One of the most familiar faces of the 1990’s and the Attitude Era will finally be getting her due when she is inducted into the WWE Hall of Fame in Dallas on April 2nd.
For those of you who aren’t familiar, Jacqueline is one of the most toughest and talented female wrestlers to step foot into the squared circle. She is beautiful, but make no mistake about it that she was dangerous. Throughout her career, Jacqueline made that fact much known. She also had no problems in presenting it to anyone who crossed her path whether it is a man or woman. Yes, man or woman. She wasn’t scared to go toe to toe with her male counterparts.
In her case, looks were very deceiving.

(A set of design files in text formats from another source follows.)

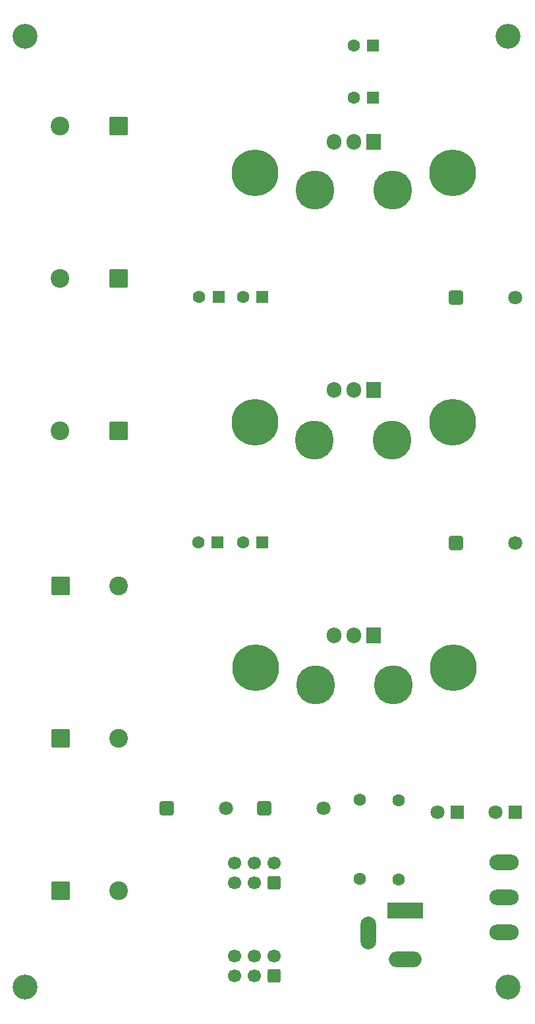
<source format=gbr>
%TF.GenerationSoftware,KiCad,Pcbnew,9.0.6*%
%TF.CreationDate,2026-01-10T14:51:48+11:00*%
%TF.ProjectId,power-supply,706f7765-722d-4737-9570-706c792e6b69,rev?*%
%TF.SameCoordinates,Original*%
%TF.FileFunction,Soldermask,Bot*%
%TF.FilePolarity,Negative*%
%FSLAX46Y46*%
G04 Gerber Fmt 4.6, Leading zero omitted, Abs format (unit mm)*
G04 Created by KiCad (PCBNEW 9.0.6) date 2026-01-10 14:51:48*
%MOMM*%
%LPD*%
G01*
G04 APERTURE LIST*
G04 Aperture macros list*
%AMRoundRect*
0 Rectangle with rounded corners*
0 $1 Rounding radius*
0 $2 $3 $4 $5 $6 $7 $8 $9 X,Y pos of 4 corners*
0 Add a 4 corners polygon primitive as box body*
4,1,4,$2,$3,$4,$5,$6,$7,$8,$9,$2,$3,0*
0 Add four circle primitives for the rounded corners*
1,1,$1+$1,$2,$3*
1,1,$1+$1,$4,$5*
1,1,$1+$1,$6,$7*
1,1,$1+$1,$8,$9*
0 Add four rect primitives between the rounded corners*
20,1,$1+$1,$2,$3,$4,$5,0*
20,1,$1+$1,$4,$5,$6,$7,0*
20,1,$1+$1,$6,$7,$8,$9,0*
20,1,$1+$1,$8,$9,$2,$3,0*%
G04 Aperture macros list end*
%ADD10C,3.200000*%
%ADD11C,6.000000*%
%ADD12RoundRect,0.250000X0.550000X0.550000X-0.550000X0.550000X-0.550000X-0.550000X0.550000X-0.550000X0*%
%ADD13C,1.600000*%
%ADD14RoundRect,0.250001X-0.949999X-0.949999X0.949999X-0.949999X0.949999X0.949999X-0.949999X0.949999X0*%
%ADD15C,2.400000*%
%ADD16RoundRect,0.250000X-0.650000X-0.650000X0.650000X-0.650000X0.650000X0.650000X-0.650000X0.650000X0*%
%ADD17C,1.800000*%
%ADD18R,1.905000X2.000000*%
%ADD19O,1.905000X2.000000*%
%ADD20RoundRect,0.250001X0.949999X0.949999X-0.949999X0.949999X-0.949999X-0.949999X0.949999X-0.949999X0*%
%ADD21C,5.000000*%
%ADD22R,1.800000X1.800000*%
%ADD23RoundRect,0.250000X0.600000X-0.600000X0.600000X0.600000X-0.600000X0.600000X-0.600000X-0.600000X0*%
%ADD24C,1.700000*%
%ADD25R,4.600000X2.000000*%
%ADD26O,4.200000X2.000000*%
%ADD27O,2.000000X4.200000*%
%ADD28O,3.750000X2.000000*%
G04 APERTURE END LIST*
D10*
%TO.C,REF\u002A\u002A*%
X67000000Y-163450000D03*
%TD*%
D11*
%TO.C,H3*%
X121900000Y-59000000D03*
X96500000Y-59000000D03*
%TD*%
D12*
%TO.C,C8*%
X111724588Y-49335628D03*
D13*
X109224588Y-49335628D03*
%TD*%
D12*
%TO.C,C9*%
X97500000Y-74883312D03*
D13*
X95000000Y-74883312D03*
%TD*%
D14*
%TO.C,C3*%
X71522220Y-151050000D03*
D15*
X79022220Y-151050000D03*
%TD*%
D16*
%TO.C,D1*%
X85190000Y-140500000D03*
D17*
X92810000Y-140500000D03*
%TD*%
D12*
%TO.C,C12*%
X97500000Y-106351439D03*
D13*
X95000000Y-106351439D03*
%TD*%
D10*
%TO.C,REF\u002A\u002A*%
X129000000Y-163450000D03*
%TD*%
D13*
%TO.C,R2*%
X115000000Y-139450000D03*
X115000000Y-149610000D03*
%TD*%
D11*
%TO.C,H1*%
X121990958Y-122484117D03*
X96590958Y-122484117D03*
%TD*%
D14*
%TO.C,C2*%
X71522220Y-131500000D03*
D15*
X79022220Y-131500000D03*
%TD*%
D13*
%TO.C,R1*%
X110000000Y-149530000D03*
X110000000Y-139370000D03*
%TD*%
D12*
%TO.C,C7*%
X91838108Y-74863864D03*
D13*
X89338108Y-74863864D03*
%TD*%
D18*
%TO.C,U2*%
X111740000Y-55000000D03*
D19*
X109200000Y-55000000D03*
X106660000Y-55000000D03*
%TD*%
D18*
%TO.C,U1*%
X111735134Y-86831420D03*
D19*
X109195134Y-86831420D03*
X106655134Y-86831420D03*
%TD*%
D12*
%TO.C,C11*%
X91731261Y-106345150D03*
D13*
X89231261Y-106345150D03*
%TD*%
D20*
%TO.C,C5*%
X79000000Y-72500000D03*
D15*
X71500000Y-72500000D03*
%TD*%
D12*
%TO.C,C10*%
X111724588Y-42606633D03*
D13*
X109224588Y-42606633D03*
%TD*%
D16*
%TO.C,D2*%
X97690000Y-140500000D03*
D17*
X105310000Y-140500000D03*
%TD*%
D21*
%TO.C,H4*%
X104205773Y-61202633D03*
X114205773Y-61202633D03*
%TD*%
D10*
%TO.C,REF\u002A\u002A*%
X129000000Y-41450000D03*
%TD*%
D21*
%TO.C,H4*%
X104300000Y-124700000D03*
X114300000Y-124700000D03*
%TD*%
%TO.C,H4*%
X104177767Y-93212400D03*
X114177767Y-93212400D03*
%TD*%
D20*
%TO.C,C4*%
X79000000Y-92050000D03*
D15*
X71500000Y-92050000D03*
%TD*%
D16*
%TO.C,D3*%
X122380000Y-75000000D03*
D17*
X130000000Y-75000000D03*
%TD*%
D16*
%TO.C,D6*%
X122380000Y-106500000D03*
D17*
X130000000Y-106500000D03*
%TD*%
D18*
%TO.C,U3*%
X111795148Y-118322034D03*
D19*
X109255148Y-118322034D03*
X106715148Y-118322034D03*
%TD*%
D10*
%TO.C,REF\u002A\u002A*%
X67000000Y-41450000D03*
%TD*%
D11*
%TO.C,H2*%
X121900000Y-91000000D03*
X96500000Y-91000000D03*
%TD*%
D20*
%TO.C,C6*%
X79000000Y-52950000D03*
D15*
X71500000Y-52950000D03*
%TD*%
D14*
%TO.C,C1*%
X71522220Y-111950000D03*
D15*
X79022220Y-111950000D03*
%TD*%
D22*
%TO.C,D5*%
X122500000Y-141000000D03*
D17*
X119960000Y-141000000D03*
%TD*%
D23*
%TO.C,J2*%
X99000000Y-162040000D03*
D24*
X99000000Y-159500000D03*
X96460000Y-162040000D03*
X96460000Y-159500000D03*
X93920000Y-162040000D03*
X93920000Y-159500000D03*
%TD*%
D22*
%TO.C,D4*%
X130000000Y-141000000D03*
D17*
X127460000Y-141000000D03*
%TD*%
D25*
%TO.C,J1*%
X115850000Y-153600000D03*
D26*
X115850000Y-159900000D03*
D27*
X111050000Y-156500000D03*
%TD*%
D23*
%TO.C,J3*%
X99000000Y-150055000D03*
D24*
X99000000Y-147515000D03*
X96460000Y-150055000D03*
X96460000Y-147515000D03*
X93920000Y-150055000D03*
X93920000Y-147515000D03*
%TD*%
D28*
%TO.C,SW1*%
X128500000Y-156450000D03*
X128500000Y-151950000D03*
X128500000Y-147450000D03*
%TD*%
M02*

</source>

Her 5’3” frame wasn’t anything on her; Jacqueline may have been tiny, but she was never intimidated by her opponent and she demonstrated those attributes by wiping the floor clean with whoever was opposite of her.
Trained by Skandor Akbar, she had all the tools to make what was a successful career. Jacqueline gained traction through such promotions as USWA and WCW through much of the 1990s. She debuted in WWE in 1998, and got involved in a memorable feud with Sable that summer as the new girlfriend of Sable’s ex-husband Marc Mero. This lead to a rather unforgettable bikini contest followed with the two being in a high-profile mixed tag team match at SummerSlam that year. The ladies went on to face off in a one on one match at Survivor Series to crown a new women’s champion after the Women’s Championship was defunct for three years.
Jacqueline became the new Women’s Champion, and was the first African American to win it. She would hold the Championship once more in addition to being the third woman to hold the Cruiserweight Championship, the first woman to hold it in WWE. If that wasn’t enough for her, she tried her hand at being a WWE Referee. She would also participate as a trainer in the first Tough Enough. Oh, and she was the first woman to place in the PWI 500. Jacqueline excelled at anything she put her mind to, and it shows.
Jacqueline set the standard for all women that there were no limits in pro wrestling. In a time where both barriers and rules were made to be broken, Jacqueline barreled through them all. She both managed and wrestled, which was extremely common in the 1990’s. Even then Jacqueline took things a step further. If you talk about the revitalization for women’s wrestling in WWF, she is at the top of the list. If Sable was your face of the Women’s Division in the Attitude Era, Jacqueline was your villain.
If anything, Jacqueline is the quintessential woman when it came to pro wrestling. When it was all said and done, men and women alike respected her. And so did the fans who had watched Jacqueline over the years. Congratulations, Miss Texas. It was about time. She can now add Hall of Famer to her string of accomplishments.